For Gusick, it is not “an either or thing. We just need more options.” She has received a “wonderful, warm reception from local mortuaries,” and is proud to be in Mililani Mortuary and Dodo Mortuary in Hilo.
Pahiki doesn’t release its sales numbers, but Gusick said they have steadily grown over the past year. They have grown enough that Baggett now crafts caskets solo. Gusick no longer has time for the hands-on work, she is so busy with partnership meetings, business development and giving talks.
And she has had to apologetically turn down requests from the mainland — until now. This month, after launching neighbor island shipping, Pahiki will send its first caskets to California, with the Bay Area as its test market. Mindful of the environmental cost shipping adds to a casket, Gusick has created an eco-tax that will go to reforestation initiatives in Hawaii. “I can’t name the organization yet, but there will be a very direct, very tangible relationship between every casket shipped and money allocated to reforestation,” said Gusick.
But shipping Waimanalo-made caskets to the Lower 48 is a short-term phase. Gusick envisions taking her model of using local wood, with a focus on invasive species, and local workers to other states, where they can take advantage of their own resources. “If we have by volume all of these reclaimed logs here, imagine what Oregon or Washingon is like,” mused Gusick.
ECO BURIALS
Pahiki Eco-Caskets is part of a slowly growing international movement that started with the creation of a woodland burial ground in northeastern England in 1993. In the U.S., the first conservation burial ground, Ramsey Creek Preserve in South Carolina, opened in 1998, and the Green Burial Council was founded in 2005.

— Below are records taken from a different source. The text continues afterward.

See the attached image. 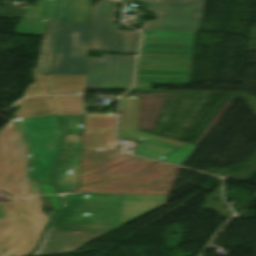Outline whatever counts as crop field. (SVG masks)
I'll return each instance as SVG.
<instances>
[{
	"instance_id": "8a807250",
	"label": "crop field",
	"mask_w": 256,
	"mask_h": 256,
	"mask_svg": "<svg viewBox=\"0 0 256 256\" xmlns=\"http://www.w3.org/2000/svg\"><path fill=\"white\" fill-rule=\"evenodd\" d=\"M24 141L11 122L0 130V190L14 198L0 203V256H26L32 252L60 206L51 183L27 179ZM40 195L53 205L54 211L48 218L41 212Z\"/></svg>"
},
{
	"instance_id": "ac0d7876",
	"label": "crop field",
	"mask_w": 256,
	"mask_h": 256,
	"mask_svg": "<svg viewBox=\"0 0 256 256\" xmlns=\"http://www.w3.org/2000/svg\"><path fill=\"white\" fill-rule=\"evenodd\" d=\"M154 162L116 151H82L79 191L168 194L179 168L161 163L128 178L81 187L84 184L130 175Z\"/></svg>"
},
{
	"instance_id": "34b2d1b8",
	"label": "crop field",
	"mask_w": 256,
	"mask_h": 256,
	"mask_svg": "<svg viewBox=\"0 0 256 256\" xmlns=\"http://www.w3.org/2000/svg\"><path fill=\"white\" fill-rule=\"evenodd\" d=\"M167 199L168 195L78 194L76 230L112 231Z\"/></svg>"
},
{
	"instance_id": "412701ff",
	"label": "crop field",
	"mask_w": 256,
	"mask_h": 256,
	"mask_svg": "<svg viewBox=\"0 0 256 256\" xmlns=\"http://www.w3.org/2000/svg\"><path fill=\"white\" fill-rule=\"evenodd\" d=\"M140 98L121 97L116 139H143L134 154L181 165L195 145L138 131Z\"/></svg>"
},
{
	"instance_id": "f4fd0767",
	"label": "crop field",
	"mask_w": 256,
	"mask_h": 256,
	"mask_svg": "<svg viewBox=\"0 0 256 256\" xmlns=\"http://www.w3.org/2000/svg\"><path fill=\"white\" fill-rule=\"evenodd\" d=\"M89 24L64 22L52 74H86Z\"/></svg>"
},
{
	"instance_id": "dd49c442",
	"label": "crop field",
	"mask_w": 256,
	"mask_h": 256,
	"mask_svg": "<svg viewBox=\"0 0 256 256\" xmlns=\"http://www.w3.org/2000/svg\"><path fill=\"white\" fill-rule=\"evenodd\" d=\"M105 233L107 232L83 231V233H69V231H46L40 248L32 255L70 251Z\"/></svg>"
},
{
	"instance_id": "e52e79f7",
	"label": "crop field",
	"mask_w": 256,
	"mask_h": 256,
	"mask_svg": "<svg viewBox=\"0 0 256 256\" xmlns=\"http://www.w3.org/2000/svg\"><path fill=\"white\" fill-rule=\"evenodd\" d=\"M134 57L127 55H102L98 83H132Z\"/></svg>"
},
{
	"instance_id": "d8731c3e",
	"label": "crop field",
	"mask_w": 256,
	"mask_h": 256,
	"mask_svg": "<svg viewBox=\"0 0 256 256\" xmlns=\"http://www.w3.org/2000/svg\"><path fill=\"white\" fill-rule=\"evenodd\" d=\"M118 25L107 24L103 51L137 52L139 31H118Z\"/></svg>"
},
{
	"instance_id": "5a996713",
	"label": "crop field",
	"mask_w": 256,
	"mask_h": 256,
	"mask_svg": "<svg viewBox=\"0 0 256 256\" xmlns=\"http://www.w3.org/2000/svg\"><path fill=\"white\" fill-rule=\"evenodd\" d=\"M154 13L200 14L203 0H141ZM196 5V8L190 7Z\"/></svg>"
},
{
	"instance_id": "3316defc",
	"label": "crop field",
	"mask_w": 256,
	"mask_h": 256,
	"mask_svg": "<svg viewBox=\"0 0 256 256\" xmlns=\"http://www.w3.org/2000/svg\"><path fill=\"white\" fill-rule=\"evenodd\" d=\"M157 20L147 21L143 28L198 30L201 16L157 15Z\"/></svg>"
},
{
	"instance_id": "28ad6ade",
	"label": "crop field",
	"mask_w": 256,
	"mask_h": 256,
	"mask_svg": "<svg viewBox=\"0 0 256 256\" xmlns=\"http://www.w3.org/2000/svg\"><path fill=\"white\" fill-rule=\"evenodd\" d=\"M63 206L47 230H75L77 193H59Z\"/></svg>"
},
{
	"instance_id": "d1516ede",
	"label": "crop field",
	"mask_w": 256,
	"mask_h": 256,
	"mask_svg": "<svg viewBox=\"0 0 256 256\" xmlns=\"http://www.w3.org/2000/svg\"><path fill=\"white\" fill-rule=\"evenodd\" d=\"M67 0L37 2L35 8L26 9L22 18L62 21Z\"/></svg>"
},
{
	"instance_id": "22f410ed",
	"label": "crop field",
	"mask_w": 256,
	"mask_h": 256,
	"mask_svg": "<svg viewBox=\"0 0 256 256\" xmlns=\"http://www.w3.org/2000/svg\"><path fill=\"white\" fill-rule=\"evenodd\" d=\"M62 22L49 21L47 35L44 42L40 63L35 70V74L50 73L51 63L54 57V51L61 28Z\"/></svg>"
},
{
	"instance_id": "cbeb9de0",
	"label": "crop field",
	"mask_w": 256,
	"mask_h": 256,
	"mask_svg": "<svg viewBox=\"0 0 256 256\" xmlns=\"http://www.w3.org/2000/svg\"><path fill=\"white\" fill-rule=\"evenodd\" d=\"M81 150H116L113 131H83Z\"/></svg>"
},
{
	"instance_id": "5142ce71",
	"label": "crop field",
	"mask_w": 256,
	"mask_h": 256,
	"mask_svg": "<svg viewBox=\"0 0 256 256\" xmlns=\"http://www.w3.org/2000/svg\"><path fill=\"white\" fill-rule=\"evenodd\" d=\"M116 0H98V3L92 6L90 23H110L113 24L115 17Z\"/></svg>"
},
{
	"instance_id": "d9b57169",
	"label": "crop field",
	"mask_w": 256,
	"mask_h": 256,
	"mask_svg": "<svg viewBox=\"0 0 256 256\" xmlns=\"http://www.w3.org/2000/svg\"><path fill=\"white\" fill-rule=\"evenodd\" d=\"M115 114H85L83 130H114Z\"/></svg>"
},
{
	"instance_id": "733c2abd",
	"label": "crop field",
	"mask_w": 256,
	"mask_h": 256,
	"mask_svg": "<svg viewBox=\"0 0 256 256\" xmlns=\"http://www.w3.org/2000/svg\"><path fill=\"white\" fill-rule=\"evenodd\" d=\"M89 8V0H69L64 21L86 23Z\"/></svg>"
},
{
	"instance_id": "4a817a6b",
	"label": "crop field",
	"mask_w": 256,
	"mask_h": 256,
	"mask_svg": "<svg viewBox=\"0 0 256 256\" xmlns=\"http://www.w3.org/2000/svg\"><path fill=\"white\" fill-rule=\"evenodd\" d=\"M46 21L21 19L15 34L43 36Z\"/></svg>"
},
{
	"instance_id": "bc2a9ffb",
	"label": "crop field",
	"mask_w": 256,
	"mask_h": 256,
	"mask_svg": "<svg viewBox=\"0 0 256 256\" xmlns=\"http://www.w3.org/2000/svg\"><path fill=\"white\" fill-rule=\"evenodd\" d=\"M106 24H90V49L102 51Z\"/></svg>"
},
{
	"instance_id": "214f88e0",
	"label": "crop field",
	"mask_w": 256,
	"mask_h": 256,
	"mask_svg": "<svg viewBox=\"0 0 256 256\" xmlns=\"http://www.w3.org/2000/svg\"><path fill=\"white\" fill-rule=\"evenodd\" d=\"M99 58H88L86 89H96Z\"/></svg>"
},
{
	"instance_id": "92a150f3",
	"label": "crop field",
	"mask_w": 256,
	"mask_h": 256,
	"mask_svg": "<svg viewBox=\"0 0 256 256\" xmlns=\"http://www.w3.org/2000/svg\"><path fill=\"white\" fill-rule=\"evenodd\" d=\"M131 84H98L97 89L128 90Z\"/></svg>"
},
{
	"instance_id": "dafd665d",
	"label": "crop field",
	"mask_w": 256,
	"mask_h": 256,
	"mask_svg": "<svg viewBox=\"0 0 256 256\" xmlns=\"http://www.w3.org/2000/svg\"><path fill=\"white\" fill-rule=\"evenodd\" d=\"M151 84H136L132 90H151Z\"/></svg>"
},
{
	"instance_id": "00972430",
	"label": "crop field",
	"mask_w": 256,
	"mask_h": 256,
	"mask_svg": "<svg viewBox=\"0 0 256 256\" xmlns=\"http://www.w3.org/2000/svg\"><path fill=\"white\" fill-rule=\"evenodd\" d=\"M138 1H140V0H138Z\"/></svg>"
}]
</instances>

In Hawaii, though you may now buy an eco-casket, for that final step, you still need to either purchase a traditional plot or pay for cremation at a mortuary. But that may soon change. On Maui, the pioneering nonprofit Doorway Into Light launched the state’s only nonprofit, certified-green funeral home in 2012, and operates the Death Store, a community educational resource center where people can learn about everything from ocean body burials and advanced health care directives to organ donation — and, yes, pine caskets.

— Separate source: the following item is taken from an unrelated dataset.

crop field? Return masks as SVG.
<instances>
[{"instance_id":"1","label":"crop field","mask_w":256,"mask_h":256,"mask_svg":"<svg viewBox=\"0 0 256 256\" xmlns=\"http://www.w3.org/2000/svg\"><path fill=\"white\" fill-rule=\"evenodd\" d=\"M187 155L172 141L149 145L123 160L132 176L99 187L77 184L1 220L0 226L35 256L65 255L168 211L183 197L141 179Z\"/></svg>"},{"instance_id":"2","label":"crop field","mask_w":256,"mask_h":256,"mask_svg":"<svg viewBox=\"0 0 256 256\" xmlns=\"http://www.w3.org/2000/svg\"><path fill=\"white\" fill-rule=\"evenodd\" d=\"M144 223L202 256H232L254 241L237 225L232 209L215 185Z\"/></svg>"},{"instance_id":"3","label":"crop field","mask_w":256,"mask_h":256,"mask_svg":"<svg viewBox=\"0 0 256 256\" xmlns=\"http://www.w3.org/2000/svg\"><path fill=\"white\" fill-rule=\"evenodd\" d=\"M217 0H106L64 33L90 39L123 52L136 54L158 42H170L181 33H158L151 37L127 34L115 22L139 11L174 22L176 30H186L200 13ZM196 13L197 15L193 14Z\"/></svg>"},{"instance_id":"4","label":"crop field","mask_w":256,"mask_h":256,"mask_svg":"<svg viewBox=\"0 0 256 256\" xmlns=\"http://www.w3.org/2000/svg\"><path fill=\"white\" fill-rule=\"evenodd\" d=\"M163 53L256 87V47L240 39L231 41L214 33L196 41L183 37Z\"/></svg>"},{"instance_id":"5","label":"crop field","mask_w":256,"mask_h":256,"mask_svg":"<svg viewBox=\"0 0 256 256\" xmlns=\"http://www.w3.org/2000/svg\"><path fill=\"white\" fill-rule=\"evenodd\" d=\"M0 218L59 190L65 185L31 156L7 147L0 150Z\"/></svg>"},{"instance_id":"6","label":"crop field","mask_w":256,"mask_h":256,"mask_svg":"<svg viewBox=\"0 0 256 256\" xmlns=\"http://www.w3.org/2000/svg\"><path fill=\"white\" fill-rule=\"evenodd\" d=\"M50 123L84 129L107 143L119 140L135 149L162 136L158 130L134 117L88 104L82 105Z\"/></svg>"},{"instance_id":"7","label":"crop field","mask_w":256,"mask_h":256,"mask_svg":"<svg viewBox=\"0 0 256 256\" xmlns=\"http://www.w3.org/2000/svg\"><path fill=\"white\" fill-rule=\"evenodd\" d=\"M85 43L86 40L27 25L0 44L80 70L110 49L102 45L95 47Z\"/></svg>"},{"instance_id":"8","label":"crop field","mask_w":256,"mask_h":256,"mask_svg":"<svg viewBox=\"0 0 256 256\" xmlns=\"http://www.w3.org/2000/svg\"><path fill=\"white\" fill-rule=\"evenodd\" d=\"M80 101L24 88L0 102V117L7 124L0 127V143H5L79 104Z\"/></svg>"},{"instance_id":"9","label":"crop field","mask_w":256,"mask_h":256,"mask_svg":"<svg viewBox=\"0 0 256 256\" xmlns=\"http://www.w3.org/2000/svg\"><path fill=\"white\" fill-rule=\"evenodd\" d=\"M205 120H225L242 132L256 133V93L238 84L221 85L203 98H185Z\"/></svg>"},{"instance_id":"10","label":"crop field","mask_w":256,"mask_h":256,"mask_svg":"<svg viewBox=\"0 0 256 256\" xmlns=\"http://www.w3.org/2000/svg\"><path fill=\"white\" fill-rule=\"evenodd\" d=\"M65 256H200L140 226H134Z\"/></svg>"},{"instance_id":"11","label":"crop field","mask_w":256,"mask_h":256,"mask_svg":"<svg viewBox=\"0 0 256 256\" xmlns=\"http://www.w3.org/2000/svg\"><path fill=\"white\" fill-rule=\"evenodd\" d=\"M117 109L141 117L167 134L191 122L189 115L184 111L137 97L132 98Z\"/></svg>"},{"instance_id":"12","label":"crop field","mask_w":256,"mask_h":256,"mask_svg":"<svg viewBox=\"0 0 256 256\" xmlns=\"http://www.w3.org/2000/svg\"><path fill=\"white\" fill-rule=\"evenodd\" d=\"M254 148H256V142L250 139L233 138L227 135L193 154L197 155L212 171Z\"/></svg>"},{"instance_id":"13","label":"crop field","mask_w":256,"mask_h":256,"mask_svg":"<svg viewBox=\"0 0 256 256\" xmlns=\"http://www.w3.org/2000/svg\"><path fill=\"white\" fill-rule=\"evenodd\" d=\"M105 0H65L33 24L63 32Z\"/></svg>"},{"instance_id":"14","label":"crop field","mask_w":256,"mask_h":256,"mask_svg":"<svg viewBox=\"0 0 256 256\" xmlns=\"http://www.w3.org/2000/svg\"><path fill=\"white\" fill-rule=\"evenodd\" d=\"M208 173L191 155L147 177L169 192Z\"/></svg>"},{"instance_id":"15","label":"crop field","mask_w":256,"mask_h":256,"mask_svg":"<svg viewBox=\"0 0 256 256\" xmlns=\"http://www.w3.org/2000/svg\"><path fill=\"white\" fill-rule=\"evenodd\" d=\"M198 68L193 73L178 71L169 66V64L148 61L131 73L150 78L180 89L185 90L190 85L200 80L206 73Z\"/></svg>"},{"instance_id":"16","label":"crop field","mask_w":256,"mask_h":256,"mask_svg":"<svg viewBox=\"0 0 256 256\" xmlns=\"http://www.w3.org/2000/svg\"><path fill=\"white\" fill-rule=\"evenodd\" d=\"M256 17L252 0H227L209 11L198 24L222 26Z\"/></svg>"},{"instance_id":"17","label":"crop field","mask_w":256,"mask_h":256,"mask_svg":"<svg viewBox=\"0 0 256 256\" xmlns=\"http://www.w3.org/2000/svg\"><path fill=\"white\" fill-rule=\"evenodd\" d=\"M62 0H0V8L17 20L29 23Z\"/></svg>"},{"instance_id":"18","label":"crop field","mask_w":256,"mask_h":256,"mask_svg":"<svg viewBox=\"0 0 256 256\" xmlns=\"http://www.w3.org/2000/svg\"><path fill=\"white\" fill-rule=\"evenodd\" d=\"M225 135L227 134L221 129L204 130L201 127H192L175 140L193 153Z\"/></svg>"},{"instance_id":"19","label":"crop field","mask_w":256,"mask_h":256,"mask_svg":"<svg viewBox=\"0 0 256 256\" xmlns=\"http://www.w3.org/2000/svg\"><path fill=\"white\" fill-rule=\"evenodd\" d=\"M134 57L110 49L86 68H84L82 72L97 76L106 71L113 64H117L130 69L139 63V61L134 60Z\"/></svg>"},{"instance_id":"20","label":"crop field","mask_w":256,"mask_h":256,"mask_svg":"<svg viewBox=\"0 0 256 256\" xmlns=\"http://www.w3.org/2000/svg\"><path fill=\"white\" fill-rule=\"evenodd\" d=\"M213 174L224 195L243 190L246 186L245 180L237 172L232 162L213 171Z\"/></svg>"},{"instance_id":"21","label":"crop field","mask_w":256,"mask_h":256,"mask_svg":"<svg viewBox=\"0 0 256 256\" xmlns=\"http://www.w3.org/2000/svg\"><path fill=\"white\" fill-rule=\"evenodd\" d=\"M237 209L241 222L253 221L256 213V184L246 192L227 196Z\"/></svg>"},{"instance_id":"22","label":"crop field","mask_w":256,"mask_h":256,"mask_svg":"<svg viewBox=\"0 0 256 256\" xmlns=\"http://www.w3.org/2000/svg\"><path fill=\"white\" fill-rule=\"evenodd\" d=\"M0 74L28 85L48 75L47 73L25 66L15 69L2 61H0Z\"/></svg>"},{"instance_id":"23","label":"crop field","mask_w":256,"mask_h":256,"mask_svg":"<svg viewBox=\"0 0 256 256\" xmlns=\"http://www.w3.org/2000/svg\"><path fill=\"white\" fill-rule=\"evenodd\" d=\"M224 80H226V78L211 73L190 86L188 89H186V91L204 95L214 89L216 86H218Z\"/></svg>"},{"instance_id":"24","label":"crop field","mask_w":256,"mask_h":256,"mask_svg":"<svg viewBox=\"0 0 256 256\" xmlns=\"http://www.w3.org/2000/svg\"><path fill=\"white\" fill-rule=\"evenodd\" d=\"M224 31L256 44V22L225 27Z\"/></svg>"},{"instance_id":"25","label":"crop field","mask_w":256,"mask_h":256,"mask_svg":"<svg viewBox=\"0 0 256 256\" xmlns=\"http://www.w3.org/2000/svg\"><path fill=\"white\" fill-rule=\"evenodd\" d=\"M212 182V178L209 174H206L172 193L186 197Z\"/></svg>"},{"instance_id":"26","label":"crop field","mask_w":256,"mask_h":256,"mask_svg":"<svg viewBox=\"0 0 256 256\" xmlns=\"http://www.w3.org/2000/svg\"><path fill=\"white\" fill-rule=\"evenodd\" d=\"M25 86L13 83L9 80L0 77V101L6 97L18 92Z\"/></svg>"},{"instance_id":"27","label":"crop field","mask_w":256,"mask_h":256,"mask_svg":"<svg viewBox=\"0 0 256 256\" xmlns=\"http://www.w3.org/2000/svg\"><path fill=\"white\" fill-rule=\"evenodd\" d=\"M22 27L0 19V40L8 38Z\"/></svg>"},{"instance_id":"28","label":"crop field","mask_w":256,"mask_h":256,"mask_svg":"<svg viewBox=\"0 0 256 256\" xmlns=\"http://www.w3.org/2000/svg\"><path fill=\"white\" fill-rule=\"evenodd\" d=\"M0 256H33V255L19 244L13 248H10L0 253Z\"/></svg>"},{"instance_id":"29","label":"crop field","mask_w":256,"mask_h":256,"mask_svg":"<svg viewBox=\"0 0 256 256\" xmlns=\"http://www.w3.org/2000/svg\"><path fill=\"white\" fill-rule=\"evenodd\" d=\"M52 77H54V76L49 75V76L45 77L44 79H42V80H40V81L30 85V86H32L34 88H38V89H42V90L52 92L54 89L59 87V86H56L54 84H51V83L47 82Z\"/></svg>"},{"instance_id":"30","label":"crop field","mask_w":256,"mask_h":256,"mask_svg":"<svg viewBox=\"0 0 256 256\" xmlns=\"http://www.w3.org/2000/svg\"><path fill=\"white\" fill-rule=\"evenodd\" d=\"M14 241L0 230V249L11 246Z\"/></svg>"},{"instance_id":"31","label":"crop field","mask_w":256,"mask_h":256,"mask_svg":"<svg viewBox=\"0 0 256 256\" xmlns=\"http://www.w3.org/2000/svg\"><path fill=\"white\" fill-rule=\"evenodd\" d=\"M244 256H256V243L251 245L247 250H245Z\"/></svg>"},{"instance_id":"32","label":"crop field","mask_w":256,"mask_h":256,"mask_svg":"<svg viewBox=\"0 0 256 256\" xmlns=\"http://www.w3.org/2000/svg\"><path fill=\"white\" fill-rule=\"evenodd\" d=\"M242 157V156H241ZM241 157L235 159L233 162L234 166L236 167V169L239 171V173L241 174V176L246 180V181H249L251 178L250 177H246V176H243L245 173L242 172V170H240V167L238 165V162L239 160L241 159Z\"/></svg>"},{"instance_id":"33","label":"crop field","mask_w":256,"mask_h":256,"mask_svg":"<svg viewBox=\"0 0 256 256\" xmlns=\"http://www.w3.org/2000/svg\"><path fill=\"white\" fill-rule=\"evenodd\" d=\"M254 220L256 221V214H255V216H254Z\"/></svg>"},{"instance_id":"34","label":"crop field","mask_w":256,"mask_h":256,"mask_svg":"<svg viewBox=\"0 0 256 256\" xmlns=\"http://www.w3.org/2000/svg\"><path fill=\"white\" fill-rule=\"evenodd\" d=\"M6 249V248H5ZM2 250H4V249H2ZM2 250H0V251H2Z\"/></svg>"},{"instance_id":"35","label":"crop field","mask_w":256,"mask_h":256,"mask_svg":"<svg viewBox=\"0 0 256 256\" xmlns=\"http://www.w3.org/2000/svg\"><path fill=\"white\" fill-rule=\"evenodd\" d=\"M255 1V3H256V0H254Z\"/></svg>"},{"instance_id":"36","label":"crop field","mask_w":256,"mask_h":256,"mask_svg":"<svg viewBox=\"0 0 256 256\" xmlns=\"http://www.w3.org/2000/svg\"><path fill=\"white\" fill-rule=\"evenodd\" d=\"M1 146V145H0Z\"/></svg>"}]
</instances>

Founded by executive director Bodhi Be, his wife and educator Leilah Be and the nontraditional spiritual leader and author Ram Dass, Doorway Into Light has a detailed plan for a “place for the living and the dead” that includes a conservation burial ground in upcountry Maui. The organization is now in the fundraising stage to purchase an identified parcel of land.
Gusick hopes to one day offer the same to Oahu residents, and is scouting for land and figuring out the possibilities.

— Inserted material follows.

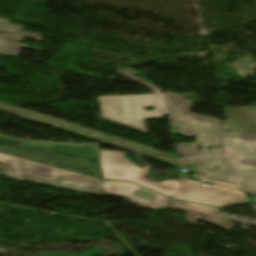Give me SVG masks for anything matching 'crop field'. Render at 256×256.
<instances>
[{"mask_svg":"<svg viewBox=\"0 0 256 256\" xmlns=\"http://www.w3.org/2000/svg\"><path fill=\"white\" fill-rule=\"evenodd\" d=\"M164 93L169 123L178 125L179 134L196 138L195 143L176 145L177 154L184 156L178 164H197L203 181L256 193V136H230L220 129L221 121L190 114L191 101ZM197 143L203 145L201 152ZM216 166L219 170L213 171Z\"/></svg>","mask_w":256,"mask_h":256,"instance_id":"8a807250","label":"crop field"},{"mask_svg":"<svg viewBox=\"0 0 256 256\" xmlns=\"http://www.w3.org/2000/svg\"><path fill=\"white\" fill-rule=\"evenodd\" d=\"M0 151L100 178L102 175L99 145H66L0 136Z\"/></svg>","mask_w":256,"mask_h":256,"instance_id":"ac0d7876","label":"crop field"},{"mask_svg":"<svg viewBox=\"0 0 256 256\" xmlns=\"http://www.w3.org/2000/svg\"><path fill=\"white\" fill-rule=\"evenodd\" d=\"M0 167L7 169L9 177L102 194V180L14 158L1 153Z\"/></svg>","mask_w":256,"mask_h":256,"instance_id":"34b2d1b8","label":"crop field"},{"mask_svg":"<svg viewBox=\"0 0 256 256\" xmlns=\"http://www.w3.org/2000/svg\"><path fill=\"white\" fill-rule=\"evenodd\" d=\"M98 99L102 118L143 132L144 119H160L167 114L163 94L107 96ZM145 107H153L155 113L145 111Z\"/></svg>","mask_w":256,"mask_h":256,"instance_id":"412701ff","label":"crop field"},{"mask_svg":"<svg viewBox=\"0 0 256 256\" xmlns=\"http://www.w3.org/2000/svg\"><path fill=\"white\" fill-rule=\"evenodd\" d=\"M103 175L107 179L128 180L168 197L180 191L179 181L158 182L146 179L148 170L136 167L124 152L101 150Z\"/></svg>","mask_w":256,"mask_h":256,"instance_id":"f4fd0767","label":"crop field"},{"mask_svg":"<svg viewBox=\"0 0 256 256\" xmlns=\"http://www.w3.org/2000/svg\"><path fill=\"white\" fill-rule=\"evenodd\" d=\"M179 179L181 191L172 197L216 207L247 203L243 192L218 186L206 187L200 182Z\"/></svg>","mask_w":256,"mask_h":256,"instance_id":"dd49c442","label":"crop field"},{"mask_svg":"<svg viewBox=\"0 0 256 256\" xmlns=\"http://www.w3.org/2000/svg\"><path fill=\"white\" fill-rule=\"evenodd\" d=\"M142 189L145 193L141 197H137L132 195L134 191ZM103 190H105L106 195L110 196H117L121 198H125L131 202L133 205L154 209V210H162L168 209L165 199L167 197H163L146 189H143L137 185L131 183H122V182H114V181H103ZM111 191V192H109ZM147 192L154 194L156 200L154 202H150L148 200H144V197H151L147 196Z\"/></svg>","mask_w":256,"mask_h":256,"instance_id":"e52e79f7","label":"crop field"},{"mask_svg":"<svg viewBox=\"0 0 256 256\" xmlns=\"http://www.w3.org/2000/svg\"><path fill=\"white\" fill-rule=\"evenodd\" d=\"M166 202L169 209L185 211L187 221L191 225L196 224V222L200 219H203L228 231H230L231 228L235 225L216 213L221 209L209 208L205 206L173 200L170 198L166 199Z\"/></svg>","mask_w":256,"mask_h":256,"instance_id":"d8731c3e","label":"crop field"},{"mask_svg":"<svg viewBox=\"0 0 256 256\" xmlns=\"http://www.w3.org/2000/svg\"><path fill=\"white\" fill-rule=\"evenodd\" d=\"M10 20L0 18V35L9 37L11 39L22 41L25 38L40 41L39 33H25L22 31L23 27L9 25Z\"/></svg>","mask_w":256,"mask_h":256,"instance_id":"5a996713","label":"crop field"},{"mask_svg":"<svg viewBox=\"0 0 256 256\" xmlns=\"http://www.w3.org/2000/svg\"><path fill=\"white\" fill-rule=\"evenodd\" d=\"M20 47L35 50L34 48L20 44L17 41L0 36V55L17 56Z\"/></svg>","mask_w":256,"mask_h":256,"instance_id":"3316defc","label":"crop field"},{"mask_svg":"<svg viewBox=\"0 0 256 256\" xmlns=\"http://www.w3.org/2000/svg\"><path fill=\"white\" fill-rule=\"evenodd\" d=\"M120 70H123V72H120ZM118 74L137 82L138 84L142 85L143 87L147 88L148 90H150L154 93H160L159 90L156 87H154L153 85H151V84H149V83H147V82H145L141 79L133 77L132 75L141 74L137 71H134L130 68H124V69H118Z\"/></svg>","mask_w":256,"mask_h":256,"instance_id":"28ad6ade","label":"crop field"},{"mask_svg":"<svg viewBox=\"0 0 256 256\" xmlns=\"http://www.w3.org/2000/svg\"><path fill=\"white\" fill-rule=\"evenodd\" d=\"M105 249H99V248H94L90 251H88L85 254H80V255H73V254H63V253H52V252H42V255L44 256H94V255H101L103 254Z\"/></svg>","mask_w":256,"mask_h":256,"instance_id":"d1516ede","label":"crop field"},{"mask_svg":"<svg viewBox=\"0 0 256 256\" xmlns=\"http://www.w3.org/2000/svg\"><path fill=\"white\" fill-rule=\"evenodd\" d=\"M251 208H254V209H256V206H251Z\"/></svg>","mask_w":256,"mask_h":256,"instance_id":"22f410ed","label":"crop field"}]
</instances>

“People don’t want to pollute the earth at the end,” said Gusick. “Because we’ve never talked about a better way, we don’t know what a better option is.” Which is why for her, Pahiki’s role as an educator — on everything from the Federal Trade Commission Funeral Rule to home burials — “is as significant as our caskets.”
In the meantime, she continues to relish helping people. A recent client had told her that his wife had requested since the earliest days of their marriage that she be buried in a “pine box.” When Gusick checked in with him to ask what his Pahiki experience was like, the husband told her, “ ‘It was so meaningful to me that for 50 years my wife has been telling me exactly what she wanted and I was able to fulfill it.’ He came and picked out her casket before she passed away, and it was just beautiful.”
Correction: Cortney Gusick’s last name was misspelled in the last paragraph of an earlier version of this story.